A less common method uses rhein as the starting compound. It involves diacetylation of the hydroxyl groups at positions C4 and C5 of rhein.

==Pharmacology==
Diacerein works by blocking the actions of interleukin-1 beta, a protein involved in the inflammation and destruction of cartilage that plays a role in the development of symptoms of degenerative joint diseases such as osteoarthritis. Due to its specific mode of action, which does not involve the inhibition of prostaglandin synthesis, diacerein has been shown to have anti-osteoarthritis and cartilage stimulating properties in vitro and animal models.

==Side effects==
The most common side effects of diacerein treatment are gastrointestinal symptoms including soft stools and diarrhea. These are generally mild to moderate and occur more frequently in the first 2 weeks, and lessen with continued treatment. Based on review by European Medicines Agency (EMA), diacerein-containing medicines use is restricted due to severe diarrhoea and liver disorders in patients.

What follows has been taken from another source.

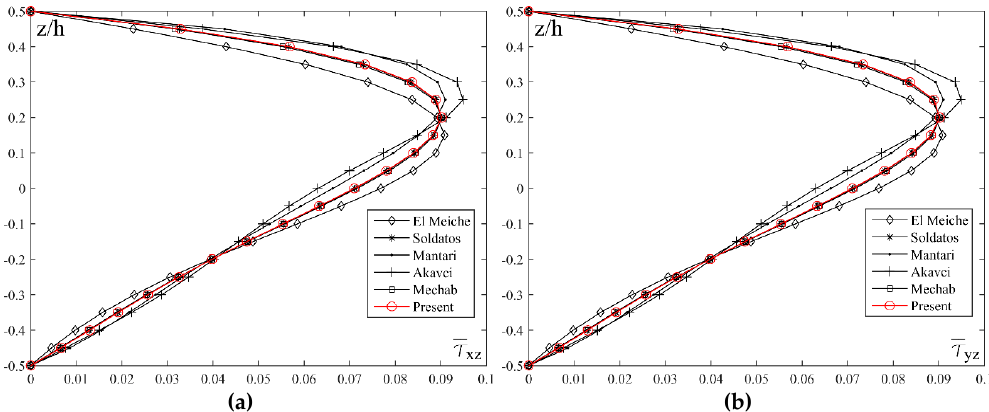
Figure 11. Distribution of the normalized values of the transverse shear stresses τ xz and τ yz across the thickness of the plate on elastic foundation for different shape functions: ( a ) a / h = 10, a / b = 1, p = 2, k 0 = 100, k 1 = 10; ( b ) a / h = 10, a / b = 1, p = 2, k 0 = 100, k 1 = 10.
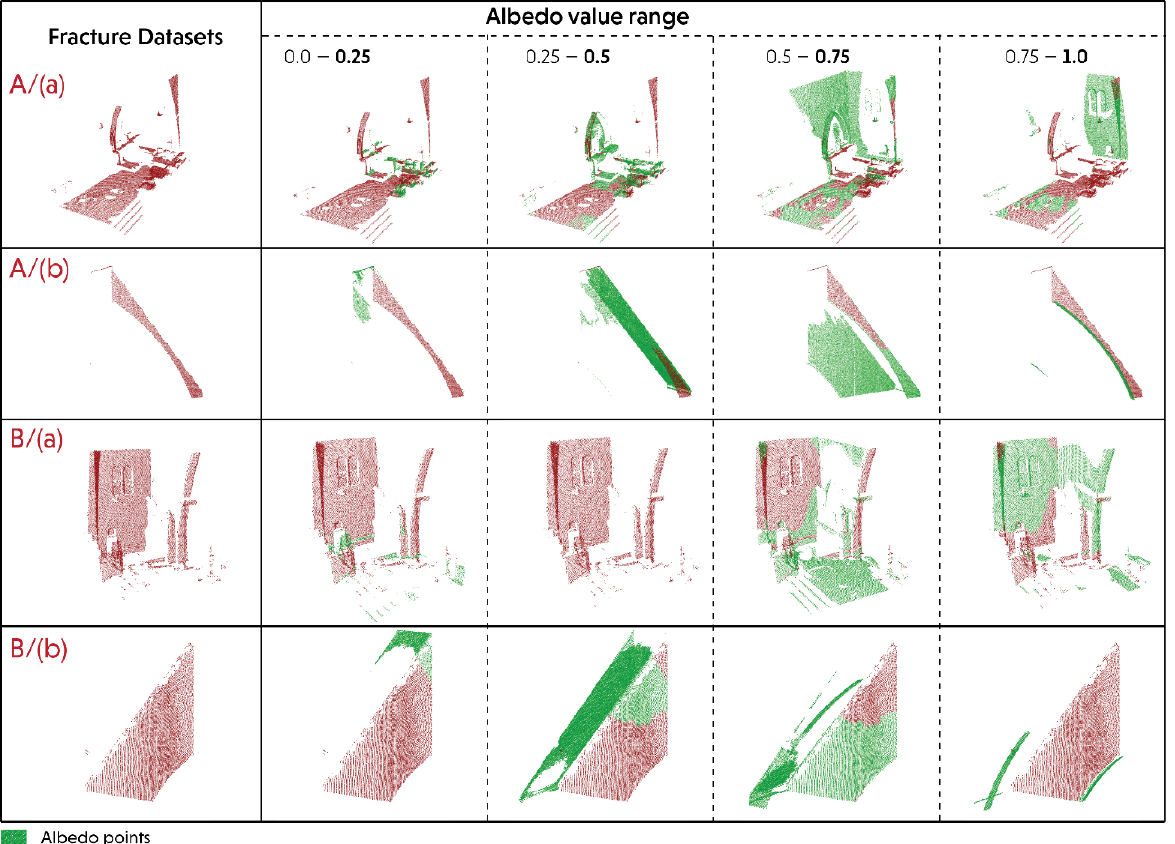
Figure 9. An integrated map between fracture datasets and albedo values. A /( a ) Fracture zone– North wall; A /( b ) Fracture zone–North roof; B /( a ) Fracture zone–South wall; B /( b ) Fracture zone– South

An uncommon side effect is hepatic adverse events (most frequently reported as liver function test abnormalities). These have been described as mild/moderate cases of elevated liver enzymes in the blood.

Mild skin reactions (rash, pruritus and eczema) have also been reported with diacerein treatment.

Discoloration of urine (yellow or pink) is another side effect of diacerein. This effect is due to the elimination of rhein metabolites via the urine and no clinical significance has been found; it may also be dependent on general fluid intake.

==Special warning==
In 2014 the European Medicines Agency (EMA's) Pharmacovigilance and Risk Assessment Committee (PRAC) performed a review of diacerein-containing medicines over concerns about its gastrointestinal and liver effects. As a result, the PRAC has introduced additional proposals to manage diacerein's risks and was satisfied that with new restrictions diacerein's benefit on pain outweighs the side effects for osteoarthritis treatment. The following recommendations have been made around the use of diacerein:
- Due to the potential complications that can occur as a result of diarrhea in older adults, diacerein is no longer recommended in patients aged 65 years and above.
- It is also advised that patients start treatment on half the normal dose (i.e. 50 mg daily instead of 100 mg daily), and should stop taking diacerein if diarrhea occurs.
- It should not be used in any patient with liver disease or a history of liver disease, and doctors should be monitoring their patients for early signs of liver problems.
- The use of diacerein is to be limited to treating symptoms of osteoarthritis affecting the hip or knee.
- Diacerein should not be administered during pregnancy and lactation.
The PRAC concluded that the benefit-risk balance of diacerein-containing medicinal products remained favourable in the symptomatic treatment osteoarthritis, subject to the agreed changes to the product information and conditions.

==Dosage and administration==
The recommended starting dose is 50 mg once daily with evening meal for the first 2 to 4 weeks of treatment, after which the recommended daily dose is 50 mg twice daily.